Well personally this is album is a HUGE leap forward for the group showing so much diversity and a real musical development from their somewhat often whiney past. The lyrics on this LP are crafted so brilliantly being so relatable, so creative, often funny yet also melancholy and endearing. ‘Apple Cider, I Don’t Mind’, is the standout I feel proving that these guys are capable of modern poetry whilst still being unafraid to characterize their own experiences and personality. There are a few decorative instrumental melodies that also are really pleasing to hear showing a greater depth to what they can actually do as accompaniment. Again the drumming and bass-lines are just functional showing no real technical ability outside of your standard emo/pop punk project but then that is more than suitable for the sound they are going for. I particularly liked ‘Breathing In Stereo’ since it capitalized on their pop punk roots whilst also showcasing these ‘Killers-esque’ guitar decorative licks on guitar henceforth further escalating this idea of the bands progression. After mentioning ‘The Killers’ I can see so many influences of their discography here in Holy Ghost. I know from a band perspective that the influence has never been under spoken but I think it is a good thing because it shows some variety in the bands prowess.

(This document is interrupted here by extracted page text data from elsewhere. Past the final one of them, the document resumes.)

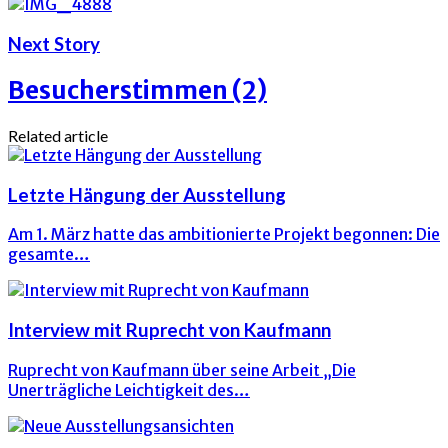
Next Story
Besucherstimmen (2)
Related article
Letzte Hängung der Ausstellung
Am 1. März hatte das ambitionierte Projekt begonnen: Die
gesamte…
Interview mit Ruprecht von Kaufmann
Ruprecht von Kaufmann über seine Arbeit „Die
Unerträgliche Leichtigkeit des…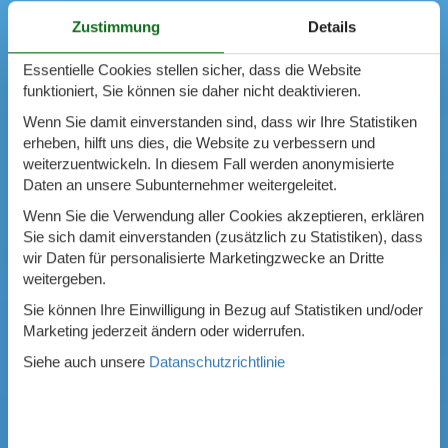
Zustimmung
Details
Essentielle Cookies stellen sicher, dass die Website
funktioniert, Sie können sie daher nicht deaktivieren.
Wenn Sie damit einverstanden sind, dass wir Ihre Statistiken
erheben, hilft uns dies, die Website zu verbessern und
weiterzuentwickeln. In diesem Fall werden anonymisierte
Daten an unsere Subunternehmer weitergeleitet.
Wenn Sie die Verwendung aller Cookies akzeptieren, erklären
Sie sich damit einverstanden (zusätzlich zu Statistiken), dass
wir Daten für personalisierte Marketingzwecke an Dritte
weitergeben.
Sie können Ihre Einwilligung in Bezug auf Statistiken und/oder
Marketing jederzeit ändern oder widerrufen.
Siehe auch unsere
Datanschutzrichtlinie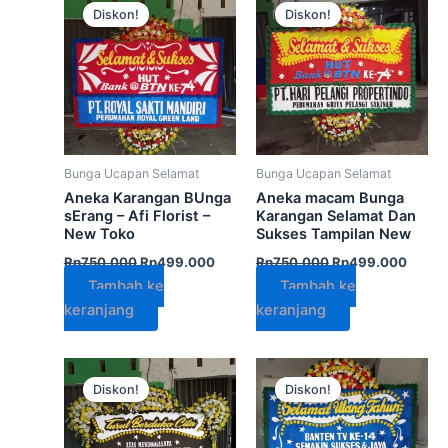
aslinya
saat
aslinya
saat
Diskon!
Diskon!
adalah:
ini
adalah:
ini
Rp750.000.
adalah:
Rp750.000.
adalah
Rp499.000.
Rp499
Bunga Ucapan Selamat
Bunga Ucapan Selamat
Aneka Karangan BUnga
Aneka macam Bunga
sErang – Afi Florist –
Karangan Selamat Dan
New Toko
Sukses Tampilan New
Rp
750.000
Rp
499.000
Rp
750.000
Rp
499.000
Tambah ke
Tambah ke
keranjang
keranjang
Harga
Harga
Harga
Harga
aslinya
saat
aslinya
saat
Diskon!
Diskon!
adalah:
ini
adalah:
ini
Rp900.000.
adalah:
Rp650.000.
adala
Rp799.000.
Rp499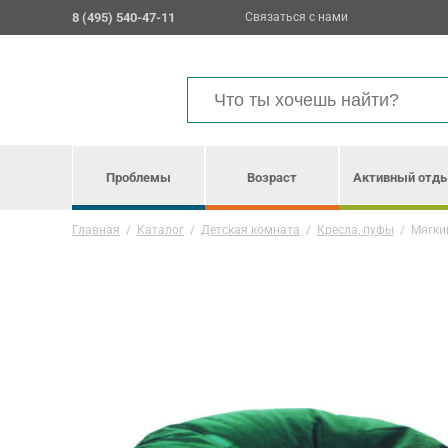
8 (495) 540-47-11
Связаться с нами
Проблемы
Возраст
Активный отд
Главная
/
Каталог
/
Детская комната
/
Кресла, пуфы
/
Мягкий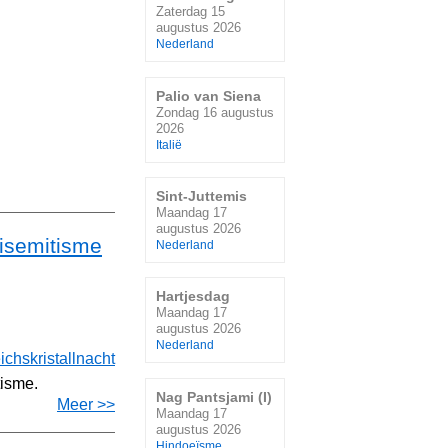
Zaterdag 15
augustus 2026
Nederland
Palio van Siena
Zondag 16 augustus
2026
Italië
Sint-Juttemis
Maandag 17
augustus 2026
tisemitisme
Nederland
Hartjesdag
Maandag 17
augustus 2026
Nederland
ichskristallnacht
tisme.
Nag Pantsjami (I)
Meer >>
Maandag 17
augustus 2026
Hindoeïsme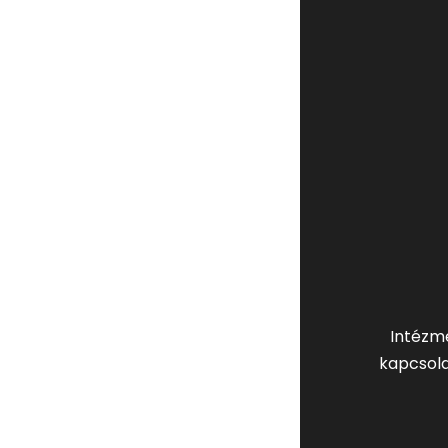
Intézm
kapcsola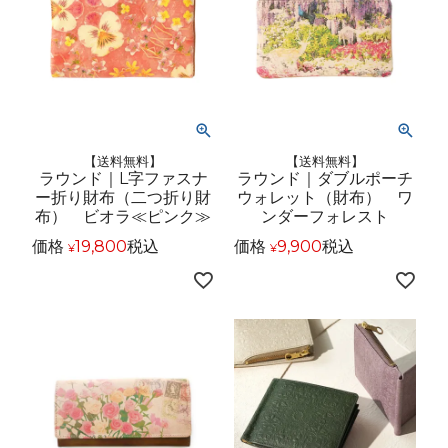
【送料無料】
【送料無料】
ラウンド｜L字ファスナ
ラウンド｜ダブルポーチ
ー折り財布（二つ折り財
ウォレット（財布） ワ
布） ビオラ≪ピンク≫
ンダーフォレスト
価格
19,800
税込
価格
9,900
税込
¥
¥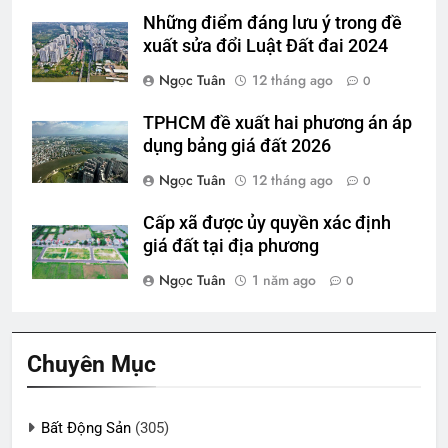
Những điểm đáng lưu ý trong đề
xuất sửa đổi Luật Đất đai 2024
Ngọc Tuân
12 tháng ago
0
TPHCM đề xuất hai phương án áp
dụng bảng giá đất 2026
Ngọc Tuân
12 tháng ago
0
Cấp xã được ủy quyền xác định
giá đất tại địa phương
Ngọc Tuân
1 năm ago
0
Chuyên Mục
Bất Động Sản
(305)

My one gripe however is that the album is criminally short at just 27 minutes long. Less than half an hour for an album with 11 tracks is incredibly underwhelming and left me feeling somewhat incomplete after finishing the album; there was a huge build-up with no climactic magnum opus for the band to finish knocking me off my chair. With songs often falling around the 2 minute mark, it left me a touch disappointed at their inability or rather disinterest in stringing together slightly longer sequences to just flesh out particular sounds they were experimenting with.
7/10 – Massive leap in the right direction from their last LP but inexcusably short.